Extracted data entries

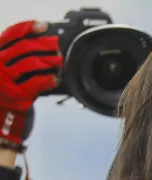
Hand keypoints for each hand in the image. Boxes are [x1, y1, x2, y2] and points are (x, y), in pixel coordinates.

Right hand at [0, 21, 61, 144]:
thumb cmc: (6, 87)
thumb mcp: (5, 67)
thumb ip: (16, 55)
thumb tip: (42, 42)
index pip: (11, 34)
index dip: (28, 28)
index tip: (43, 26)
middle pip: (25, 47)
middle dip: (44, 44)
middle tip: (56, 45)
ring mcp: (6, 79)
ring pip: (32, 62)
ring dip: (50, 60)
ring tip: (59, 60)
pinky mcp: (18, 94)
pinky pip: (38, 82)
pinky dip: (50, 79)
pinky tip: (56, 78)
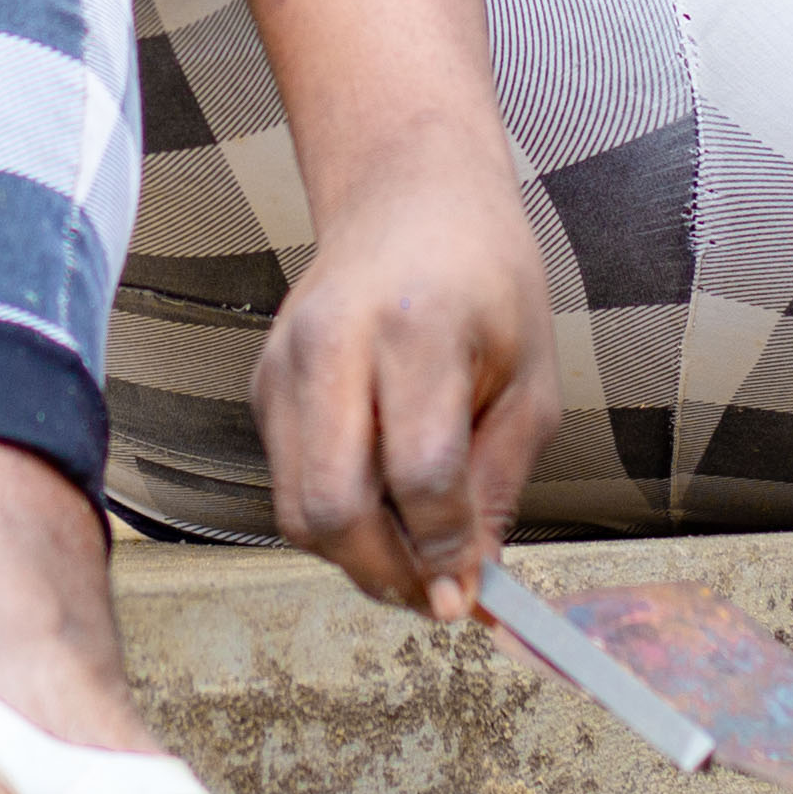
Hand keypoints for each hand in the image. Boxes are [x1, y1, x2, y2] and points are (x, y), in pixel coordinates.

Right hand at [253, 171, 557, 622]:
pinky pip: (291, 485)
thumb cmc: (482, 276)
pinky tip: (385, 510)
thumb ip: (498, 481)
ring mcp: (285, 366)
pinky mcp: (263, 385)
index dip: (446, 549)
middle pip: (334, 507)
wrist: (408, 197)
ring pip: (297, 512)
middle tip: (434, 596)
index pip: (419, 473)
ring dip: (358, 559)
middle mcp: (334, 345)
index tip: (470, 591)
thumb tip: (472, 580)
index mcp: (416, 329)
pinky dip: (337, 520)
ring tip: (415, 558)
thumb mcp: (529, 375)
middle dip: (386, 574)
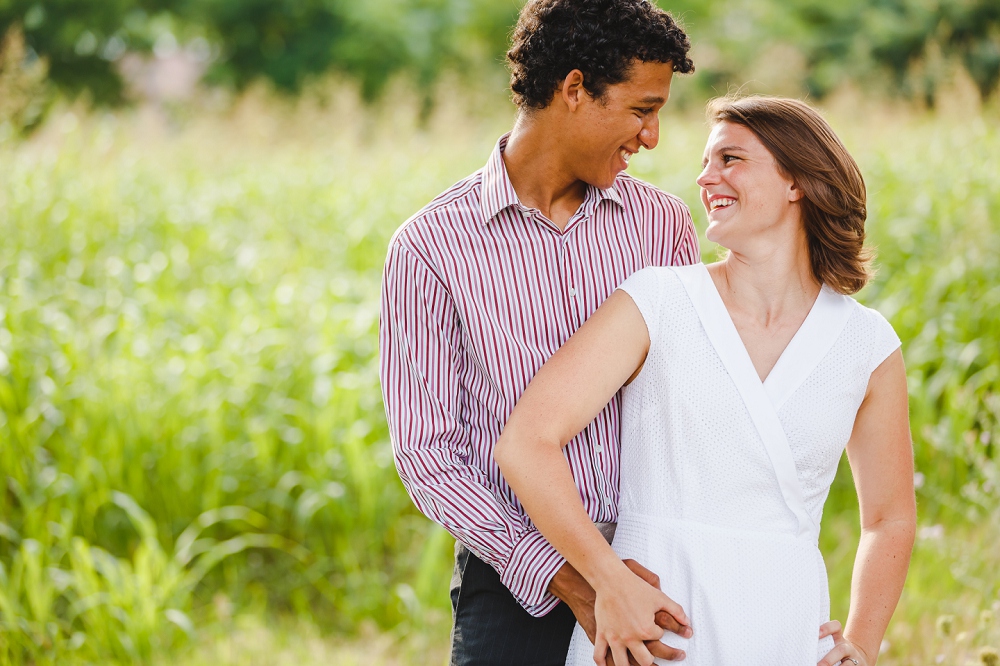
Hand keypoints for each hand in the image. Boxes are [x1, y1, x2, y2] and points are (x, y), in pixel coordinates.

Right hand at [548, 561, 688, 663]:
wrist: (610, 579)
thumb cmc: (633, 586)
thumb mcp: (659, 597)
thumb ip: (676, 611)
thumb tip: (688, 623)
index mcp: (646, 629)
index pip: (658, 639)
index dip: (659, 633)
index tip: (658, 629)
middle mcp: (631, 637)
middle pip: (644, 661)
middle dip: (650, 660)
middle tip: (652, 659)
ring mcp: (615, 637)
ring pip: (622, 664)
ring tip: (634, 664)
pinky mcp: (602, 634)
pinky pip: (600, 654)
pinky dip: (603, 663)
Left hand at [817, 620, 871, 665]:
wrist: (857, 659)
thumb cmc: (834, 650)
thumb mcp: (830, 643)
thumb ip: (819, 641)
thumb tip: (800, 645)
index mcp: (838, 636)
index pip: (836, 626)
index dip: (827, 628)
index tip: (816, 634)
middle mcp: (847, 647)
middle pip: (840, 651)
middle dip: (828, 660)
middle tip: (817, 665)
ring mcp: (854, 658)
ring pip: (847, 664)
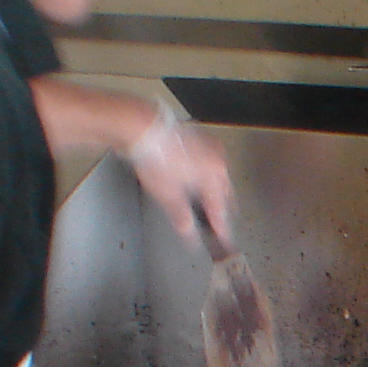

** Work task **
Write out all the records exactly, omitting the images.

** Answer to the problem **
Hand keypoints for each hand in the image. Boxes are [x1, y1, x2, y2] and points are (x, y), in pixel coordinates.

Right hand at [0, 21, 61, 144]:
thumb cmc: (6, 87)
thumb mcp: (5, 67)
thumb ip: (16, 55)
thumb tip: (42, 42)
index pip: (11, 34)
index dip: (28, 28)
index tip: (43, 26)
middle pip: (25, 47)
middle dip: (44, 44)
middle tip: (56, 45)
ring mcp: (6, 79)
ring pip: (32, 62)
ring dip: (50, 60)
ring tip: (59, 60)
pinky mcp: (18, 94)
pinky pip: (38, 82)
pinky dip: (50, 79)
pinky tip: (56, 78)
Hand keypoints for each hand in the image. Boxes are [x1, y1, x2, y2] and points are (x, y), in pixel coordinates.

Right hand at [253, 171, 557, 622]:
pinky pip: (291, 485)
thumb cmc: (482, 276)
pinky tip: (385, 510)
thumb ip: (498, 481)
ring mcp: (285, 366)
pinky mcp: (263, 385)
index dip: (446, 549)
middle pip: (334, 507)
wrist: (408, 197)
ring pip: (297, 512)
middle tip: (434, 596)
index pip: (419, 473)
ring dip: (358, 559)
middle mcp: (334, 345)
index tip: (470, 591)
thumb tip: (472, 580)
index mcp: (416, 329)
pinky dip: (337, 520)
ring tip: (415, 558)
thumb mcp: (529, 375)
middle dip: (386, 574)
Hand keypoints for each hand in the image. Boxes are [x1, y1, x2, y2] and points are (x, y), in pixel coordinates.

Right hand at [548, 561, 688, 663]:
wrist: (610, 579)
thumb cmc: (633, 586)
thumb mcp: (659, 597)
thumb ip: (676, 611)
thumb tip: (688, 623)
index mcp: (646, 629)
index pip: (658, 639)
index dip: (659, 633)
index tip: (658, 629)
middle mcp: (631, 637)
middle pip: (644, 661)
middle dip: (650, 660)
middle tip: (652, 659)
ring mcp: (615, 637)
ring pip: (622, 664)
ring tip: (634, 664)
pinky mcp: (602, 634)
pinky pip: (600, 654)
pinky dip: (603, 663)
Left hand at [817, 620, 871, 665]:
wrist: (857, 659)
thumb cmc: (834, 650)
thumb mcp: (830, 643)
thumb ip: (819, 641)
thumb tip: (800, 645)
index mcp: (838, 636)
index pip: (836, 626)
index dip: (827, 628)
index tip: (816, 634)
middle mcp: (847, 647)
middle pip: (840, 651)
middle dip: (828, 660)
middle tip: (817, 665)
ring mcp: (854, 658)
ring pip: (847, 664)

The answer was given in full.